Arrange the lines of the items from the one containing "on your left." through the last line of the items, both included, as a JSON list of strings with one string per line and blank lines left out.

Scene geometry reasoning data:
◆ ◆ ◆

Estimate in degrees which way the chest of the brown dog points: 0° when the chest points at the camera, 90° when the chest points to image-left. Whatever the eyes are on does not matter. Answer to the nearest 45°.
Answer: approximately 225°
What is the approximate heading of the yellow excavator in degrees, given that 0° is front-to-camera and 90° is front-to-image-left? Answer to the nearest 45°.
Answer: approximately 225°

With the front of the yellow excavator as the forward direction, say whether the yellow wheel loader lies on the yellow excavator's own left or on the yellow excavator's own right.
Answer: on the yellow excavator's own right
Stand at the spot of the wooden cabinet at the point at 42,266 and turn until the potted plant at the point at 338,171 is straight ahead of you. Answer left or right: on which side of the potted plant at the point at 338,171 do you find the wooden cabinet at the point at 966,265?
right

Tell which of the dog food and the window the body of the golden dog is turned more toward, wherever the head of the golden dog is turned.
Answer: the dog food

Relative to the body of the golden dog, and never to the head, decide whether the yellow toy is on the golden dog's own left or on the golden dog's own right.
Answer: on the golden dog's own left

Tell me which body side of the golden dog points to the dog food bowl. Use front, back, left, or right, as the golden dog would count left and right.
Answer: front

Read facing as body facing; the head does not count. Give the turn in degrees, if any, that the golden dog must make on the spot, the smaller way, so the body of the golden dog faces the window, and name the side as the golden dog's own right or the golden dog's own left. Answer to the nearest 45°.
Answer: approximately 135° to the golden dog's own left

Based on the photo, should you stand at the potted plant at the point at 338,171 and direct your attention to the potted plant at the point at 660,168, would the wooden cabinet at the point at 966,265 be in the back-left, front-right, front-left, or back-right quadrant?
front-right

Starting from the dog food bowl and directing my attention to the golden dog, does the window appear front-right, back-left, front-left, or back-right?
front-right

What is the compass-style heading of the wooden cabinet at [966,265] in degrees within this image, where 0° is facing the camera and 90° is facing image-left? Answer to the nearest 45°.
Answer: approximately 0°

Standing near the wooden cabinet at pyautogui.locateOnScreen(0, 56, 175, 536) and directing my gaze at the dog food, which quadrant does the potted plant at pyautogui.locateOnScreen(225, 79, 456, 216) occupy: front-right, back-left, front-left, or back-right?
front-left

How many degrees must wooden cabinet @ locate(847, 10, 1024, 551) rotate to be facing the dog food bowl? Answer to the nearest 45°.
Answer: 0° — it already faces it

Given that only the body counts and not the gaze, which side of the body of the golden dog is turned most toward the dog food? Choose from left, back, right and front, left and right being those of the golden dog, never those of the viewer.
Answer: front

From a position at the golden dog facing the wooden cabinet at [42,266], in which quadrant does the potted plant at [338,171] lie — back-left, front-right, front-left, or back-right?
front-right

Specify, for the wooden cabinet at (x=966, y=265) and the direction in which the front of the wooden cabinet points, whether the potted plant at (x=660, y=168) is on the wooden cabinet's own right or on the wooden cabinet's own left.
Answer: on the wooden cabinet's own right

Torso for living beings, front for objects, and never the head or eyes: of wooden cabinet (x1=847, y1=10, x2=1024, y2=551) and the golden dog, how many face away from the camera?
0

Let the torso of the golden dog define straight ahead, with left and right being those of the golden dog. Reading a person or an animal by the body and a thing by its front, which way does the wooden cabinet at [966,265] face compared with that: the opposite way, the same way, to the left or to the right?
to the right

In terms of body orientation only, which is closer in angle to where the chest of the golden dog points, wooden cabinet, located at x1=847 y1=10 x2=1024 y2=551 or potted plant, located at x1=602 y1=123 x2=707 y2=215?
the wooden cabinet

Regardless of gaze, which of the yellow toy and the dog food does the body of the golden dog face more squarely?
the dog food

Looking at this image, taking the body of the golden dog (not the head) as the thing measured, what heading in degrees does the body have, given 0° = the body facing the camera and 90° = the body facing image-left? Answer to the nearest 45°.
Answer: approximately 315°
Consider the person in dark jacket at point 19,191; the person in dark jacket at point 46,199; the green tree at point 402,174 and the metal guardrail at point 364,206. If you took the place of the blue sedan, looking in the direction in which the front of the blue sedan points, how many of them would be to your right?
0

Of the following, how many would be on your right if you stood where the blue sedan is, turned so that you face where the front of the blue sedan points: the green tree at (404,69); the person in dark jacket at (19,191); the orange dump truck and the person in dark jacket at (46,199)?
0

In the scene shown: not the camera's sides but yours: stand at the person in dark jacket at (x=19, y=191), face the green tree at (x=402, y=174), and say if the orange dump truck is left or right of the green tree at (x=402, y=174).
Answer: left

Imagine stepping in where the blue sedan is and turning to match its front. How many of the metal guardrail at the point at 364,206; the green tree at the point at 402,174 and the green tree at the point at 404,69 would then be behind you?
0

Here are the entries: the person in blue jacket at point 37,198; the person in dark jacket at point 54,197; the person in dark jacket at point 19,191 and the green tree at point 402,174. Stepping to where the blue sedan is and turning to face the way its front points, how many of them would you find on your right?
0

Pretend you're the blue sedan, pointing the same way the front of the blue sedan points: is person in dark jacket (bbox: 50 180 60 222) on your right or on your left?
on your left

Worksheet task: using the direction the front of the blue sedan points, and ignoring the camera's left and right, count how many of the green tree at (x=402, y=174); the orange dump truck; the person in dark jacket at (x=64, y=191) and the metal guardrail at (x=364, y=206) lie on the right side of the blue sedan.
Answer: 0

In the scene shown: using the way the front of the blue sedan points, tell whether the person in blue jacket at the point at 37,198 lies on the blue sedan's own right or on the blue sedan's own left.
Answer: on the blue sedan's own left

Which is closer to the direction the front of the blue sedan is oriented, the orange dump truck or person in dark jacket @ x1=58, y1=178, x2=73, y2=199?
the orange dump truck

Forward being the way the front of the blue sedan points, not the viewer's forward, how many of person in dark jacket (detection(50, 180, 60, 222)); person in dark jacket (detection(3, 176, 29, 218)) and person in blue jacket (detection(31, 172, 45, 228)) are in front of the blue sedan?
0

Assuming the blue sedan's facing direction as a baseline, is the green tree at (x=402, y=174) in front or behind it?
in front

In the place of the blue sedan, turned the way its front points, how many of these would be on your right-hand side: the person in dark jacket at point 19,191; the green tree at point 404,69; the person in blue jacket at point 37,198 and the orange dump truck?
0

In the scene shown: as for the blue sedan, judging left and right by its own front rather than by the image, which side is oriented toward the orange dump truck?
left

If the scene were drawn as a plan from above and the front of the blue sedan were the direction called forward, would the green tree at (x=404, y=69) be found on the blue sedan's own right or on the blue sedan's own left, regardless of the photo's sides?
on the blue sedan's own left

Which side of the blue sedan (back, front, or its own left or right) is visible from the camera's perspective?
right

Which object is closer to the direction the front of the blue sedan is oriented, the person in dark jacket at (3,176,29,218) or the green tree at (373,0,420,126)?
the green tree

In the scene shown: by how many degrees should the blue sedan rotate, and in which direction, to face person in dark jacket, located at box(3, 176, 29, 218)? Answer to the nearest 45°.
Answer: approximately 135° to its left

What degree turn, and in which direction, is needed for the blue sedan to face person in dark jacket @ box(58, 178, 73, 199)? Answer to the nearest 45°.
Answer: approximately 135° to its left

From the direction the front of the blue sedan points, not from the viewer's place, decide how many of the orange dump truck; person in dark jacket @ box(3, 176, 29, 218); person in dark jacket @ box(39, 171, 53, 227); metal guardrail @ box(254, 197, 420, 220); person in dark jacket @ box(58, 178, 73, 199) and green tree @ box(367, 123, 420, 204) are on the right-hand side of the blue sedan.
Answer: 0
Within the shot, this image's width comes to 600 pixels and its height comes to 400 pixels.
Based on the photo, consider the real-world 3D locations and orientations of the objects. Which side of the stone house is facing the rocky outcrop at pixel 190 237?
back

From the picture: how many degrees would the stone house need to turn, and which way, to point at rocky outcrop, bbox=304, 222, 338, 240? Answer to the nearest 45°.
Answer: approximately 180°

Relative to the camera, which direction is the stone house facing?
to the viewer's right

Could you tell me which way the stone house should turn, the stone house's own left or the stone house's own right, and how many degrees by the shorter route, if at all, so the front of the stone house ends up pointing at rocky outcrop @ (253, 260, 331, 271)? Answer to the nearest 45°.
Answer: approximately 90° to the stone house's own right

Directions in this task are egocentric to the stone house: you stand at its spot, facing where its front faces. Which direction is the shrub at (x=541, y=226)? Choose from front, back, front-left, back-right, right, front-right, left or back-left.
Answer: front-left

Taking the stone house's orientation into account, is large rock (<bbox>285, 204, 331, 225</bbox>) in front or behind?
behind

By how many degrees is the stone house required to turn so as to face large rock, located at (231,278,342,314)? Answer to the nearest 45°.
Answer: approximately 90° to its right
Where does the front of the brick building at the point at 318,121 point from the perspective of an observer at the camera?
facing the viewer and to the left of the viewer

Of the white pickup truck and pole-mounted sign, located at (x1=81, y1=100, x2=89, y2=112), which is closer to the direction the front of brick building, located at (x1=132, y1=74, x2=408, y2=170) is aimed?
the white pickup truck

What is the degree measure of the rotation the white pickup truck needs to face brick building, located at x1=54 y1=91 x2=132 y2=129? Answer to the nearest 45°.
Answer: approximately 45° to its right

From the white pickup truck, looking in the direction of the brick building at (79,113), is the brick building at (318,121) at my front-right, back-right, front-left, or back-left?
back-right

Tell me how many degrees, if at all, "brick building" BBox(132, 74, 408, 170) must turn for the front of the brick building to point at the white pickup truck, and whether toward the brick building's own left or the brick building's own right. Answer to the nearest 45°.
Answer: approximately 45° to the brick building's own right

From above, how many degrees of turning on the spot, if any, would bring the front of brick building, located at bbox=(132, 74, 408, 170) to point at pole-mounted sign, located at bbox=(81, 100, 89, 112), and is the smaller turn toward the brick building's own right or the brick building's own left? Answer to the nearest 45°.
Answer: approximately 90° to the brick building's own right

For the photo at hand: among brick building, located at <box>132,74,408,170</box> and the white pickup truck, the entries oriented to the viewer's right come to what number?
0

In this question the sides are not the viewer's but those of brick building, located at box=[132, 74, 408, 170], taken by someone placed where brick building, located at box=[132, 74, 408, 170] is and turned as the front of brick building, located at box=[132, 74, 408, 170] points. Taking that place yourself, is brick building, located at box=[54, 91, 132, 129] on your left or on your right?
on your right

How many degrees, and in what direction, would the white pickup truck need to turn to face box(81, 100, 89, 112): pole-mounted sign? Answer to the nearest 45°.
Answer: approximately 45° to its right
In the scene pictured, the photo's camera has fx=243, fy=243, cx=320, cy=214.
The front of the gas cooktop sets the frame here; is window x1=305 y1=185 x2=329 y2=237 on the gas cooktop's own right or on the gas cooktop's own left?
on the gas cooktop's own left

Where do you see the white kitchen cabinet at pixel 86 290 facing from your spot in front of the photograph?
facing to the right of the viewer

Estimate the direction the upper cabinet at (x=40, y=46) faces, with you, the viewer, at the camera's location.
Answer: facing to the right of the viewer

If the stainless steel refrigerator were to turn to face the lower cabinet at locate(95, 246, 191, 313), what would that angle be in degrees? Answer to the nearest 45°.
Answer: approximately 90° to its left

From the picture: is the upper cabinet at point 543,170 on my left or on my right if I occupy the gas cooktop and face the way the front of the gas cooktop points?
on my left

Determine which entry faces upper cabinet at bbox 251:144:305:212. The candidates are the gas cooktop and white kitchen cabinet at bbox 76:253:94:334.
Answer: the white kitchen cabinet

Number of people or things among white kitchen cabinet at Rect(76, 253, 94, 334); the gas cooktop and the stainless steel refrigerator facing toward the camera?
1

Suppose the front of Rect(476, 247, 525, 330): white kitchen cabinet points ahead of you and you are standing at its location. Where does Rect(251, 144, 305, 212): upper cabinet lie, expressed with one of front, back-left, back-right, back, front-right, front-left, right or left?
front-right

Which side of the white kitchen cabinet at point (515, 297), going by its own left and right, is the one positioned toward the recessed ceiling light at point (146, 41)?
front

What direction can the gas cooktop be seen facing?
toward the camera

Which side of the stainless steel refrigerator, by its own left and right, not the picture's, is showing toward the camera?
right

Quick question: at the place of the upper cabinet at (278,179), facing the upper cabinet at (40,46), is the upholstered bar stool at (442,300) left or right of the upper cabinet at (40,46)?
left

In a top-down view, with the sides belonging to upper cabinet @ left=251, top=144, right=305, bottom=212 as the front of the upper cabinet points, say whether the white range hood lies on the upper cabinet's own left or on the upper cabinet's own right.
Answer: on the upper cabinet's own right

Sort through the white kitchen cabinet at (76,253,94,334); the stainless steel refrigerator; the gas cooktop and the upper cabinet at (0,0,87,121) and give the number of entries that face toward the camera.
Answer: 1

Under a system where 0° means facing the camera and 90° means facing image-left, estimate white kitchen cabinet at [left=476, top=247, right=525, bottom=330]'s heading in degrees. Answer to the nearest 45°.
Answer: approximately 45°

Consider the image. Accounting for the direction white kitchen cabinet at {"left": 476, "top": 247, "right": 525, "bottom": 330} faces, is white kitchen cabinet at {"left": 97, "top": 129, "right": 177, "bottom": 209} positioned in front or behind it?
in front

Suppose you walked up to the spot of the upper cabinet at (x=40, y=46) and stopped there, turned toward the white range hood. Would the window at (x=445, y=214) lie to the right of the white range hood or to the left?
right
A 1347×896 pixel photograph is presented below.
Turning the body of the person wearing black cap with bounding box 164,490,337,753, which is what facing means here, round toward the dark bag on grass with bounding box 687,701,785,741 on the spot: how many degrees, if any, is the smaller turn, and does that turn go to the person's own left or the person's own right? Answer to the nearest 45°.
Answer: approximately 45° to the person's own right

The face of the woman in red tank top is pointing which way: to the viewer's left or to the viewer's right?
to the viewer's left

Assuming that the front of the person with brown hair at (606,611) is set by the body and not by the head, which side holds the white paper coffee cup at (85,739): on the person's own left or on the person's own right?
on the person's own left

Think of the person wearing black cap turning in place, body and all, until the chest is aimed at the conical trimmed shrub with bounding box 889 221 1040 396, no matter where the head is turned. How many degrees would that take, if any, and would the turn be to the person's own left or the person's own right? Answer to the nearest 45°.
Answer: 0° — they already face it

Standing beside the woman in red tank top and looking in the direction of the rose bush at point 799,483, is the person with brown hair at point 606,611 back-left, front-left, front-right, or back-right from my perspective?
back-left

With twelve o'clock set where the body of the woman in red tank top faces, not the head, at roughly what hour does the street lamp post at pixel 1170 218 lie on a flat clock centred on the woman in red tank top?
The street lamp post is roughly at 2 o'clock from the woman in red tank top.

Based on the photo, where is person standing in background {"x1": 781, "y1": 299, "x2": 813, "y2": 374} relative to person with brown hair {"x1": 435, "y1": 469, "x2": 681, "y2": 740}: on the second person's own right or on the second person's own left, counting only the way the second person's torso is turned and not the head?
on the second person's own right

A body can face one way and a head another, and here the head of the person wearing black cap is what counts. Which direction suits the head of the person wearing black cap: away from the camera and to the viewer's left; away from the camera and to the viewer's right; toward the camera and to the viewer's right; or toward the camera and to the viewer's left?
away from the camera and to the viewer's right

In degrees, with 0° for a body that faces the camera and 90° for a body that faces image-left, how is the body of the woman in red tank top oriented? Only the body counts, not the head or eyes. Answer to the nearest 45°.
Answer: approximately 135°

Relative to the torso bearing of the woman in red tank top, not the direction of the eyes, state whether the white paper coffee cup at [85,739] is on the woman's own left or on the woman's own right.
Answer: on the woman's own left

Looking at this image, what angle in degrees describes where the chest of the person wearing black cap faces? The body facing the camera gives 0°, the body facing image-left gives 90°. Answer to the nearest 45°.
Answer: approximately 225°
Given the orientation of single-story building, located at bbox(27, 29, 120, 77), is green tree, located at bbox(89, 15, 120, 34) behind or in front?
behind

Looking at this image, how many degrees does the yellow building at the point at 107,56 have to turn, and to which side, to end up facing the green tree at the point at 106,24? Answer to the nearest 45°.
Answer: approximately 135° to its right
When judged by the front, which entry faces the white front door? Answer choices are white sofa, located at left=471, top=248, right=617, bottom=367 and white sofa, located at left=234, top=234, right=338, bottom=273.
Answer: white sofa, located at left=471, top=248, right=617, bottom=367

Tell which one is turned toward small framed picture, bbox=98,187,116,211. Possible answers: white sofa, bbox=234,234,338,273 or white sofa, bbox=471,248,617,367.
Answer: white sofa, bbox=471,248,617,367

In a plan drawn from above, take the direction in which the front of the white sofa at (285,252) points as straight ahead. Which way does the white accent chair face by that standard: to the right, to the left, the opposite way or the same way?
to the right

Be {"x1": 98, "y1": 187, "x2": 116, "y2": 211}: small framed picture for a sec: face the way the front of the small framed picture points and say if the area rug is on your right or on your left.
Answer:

◆ ◆ ◆

- Answer to this task
[
  "Be {\"x1\": 98, \"y1\": 187, \"x2\": 116, \"y2\": 211}: small framed picture for a sec: face the way the front of the small framed picture points and say if the area rug is on your right or on your left.",
  "Answer:"
]